> EXTRAIT DU DOCUMENT
────

On pourrait parler longuement de la valorisation de la violence dans notre société. De façon subtile, sournoise ou éhontée et explicite, différentes institutions ou constructions sociales nous encouragent dès le plus jeune âge à être séduits par la violence comme spectacle, à l’associer au pouvoir, à la virilité et à la force. La fascination pour la violence est une suggestion oppressive et patriarcale, qui laisse tomber trop facilement la recherche d’une émancipation véritable des êtres humains.
La nonviolence est une prise de position ferme et critique contre cette violence systémique, qu’elle soit physique ou économique. Elle mérite notre attention dans toute lutte émancipatoire pour deux raisons fondamentales : la nonviolence combat la violence des oppressions, qu’elle juge intolérable, et en intégrité avec sa nature-même, elle nous suggère certains moyens d’actions et modes d’organisation en cohérence avec ce combat.

────

> DONNÉES RECUEILLIES
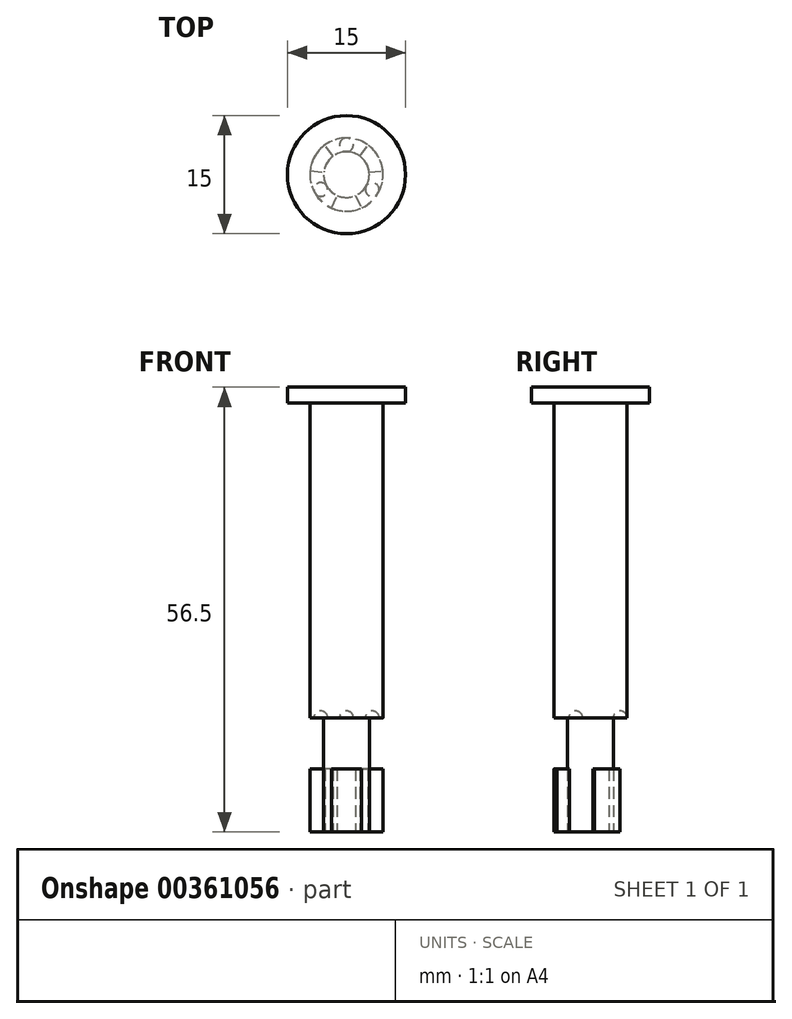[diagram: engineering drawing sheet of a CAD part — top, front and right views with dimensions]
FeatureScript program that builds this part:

────

> TRAVAIL DEMANDÉ
(1) D'après le texte sur la nonviolence, pour quelles raisons la nonviolence mérite-t-elle notre attention dans toute lutte émancipatoire ? Répondez en une à trois phrases.
(2) Recopiez le passage du texte sur la nonviolence compris entre « La nonviolence est » et « avec ce combat. », ces deux bornes incluses.
(3) Veuillez prolonger le texte sur la nonviolence à partir de sa dernière phrase.

> RÉPONSES RÉDIGÉES
(1) Elle combat la violence des oppressions, qu'elle juge intolérable. En cohérence avec sa nature même, elle suggère aussi des moyens d'action et des modes d'organisation en accord avec ce combat.

(2)
La nonviolence est une prise de position ferme et critique contre cette violence systémique, qu’elle soit physique ou économique. Elle mérite notre attention dans toute lutte émancipatoire pour deux raisons fondamentales : la nonviolence combat la violence des oppressions, qu’elle juge intolérable, et en intégrité avec sa nature-même, elle nous suggère certains moyens d’actions et modes d’organisation en cohérence avec ce combat.

(3)
Le fondement de la nonviolence n’est pas de rêver naïvement d’un monde sans violence, et encore moins de subir sans broncher la violence qui est perpétrée contre nous parce que nous refusons de répondre par la violence à notre tour. La nonviolence, plutôt qu’une réponse simple, est un questionnement cohérent et radical qui permet de rechercher la meilleure réponse aux oppressions. Elle se transpose dans des actions qui cherchent à atteindre les racines des violences et des oppressions, plutôt que de réagir par une contre-violence parfois hautement superficielle.
« Finalement, c’est la violence qui est une utopie : elle existe partout, mais jamais elle n’atteint la fin qui prétend la justifier » (Gene Sharp, théoricien de la nonviolence)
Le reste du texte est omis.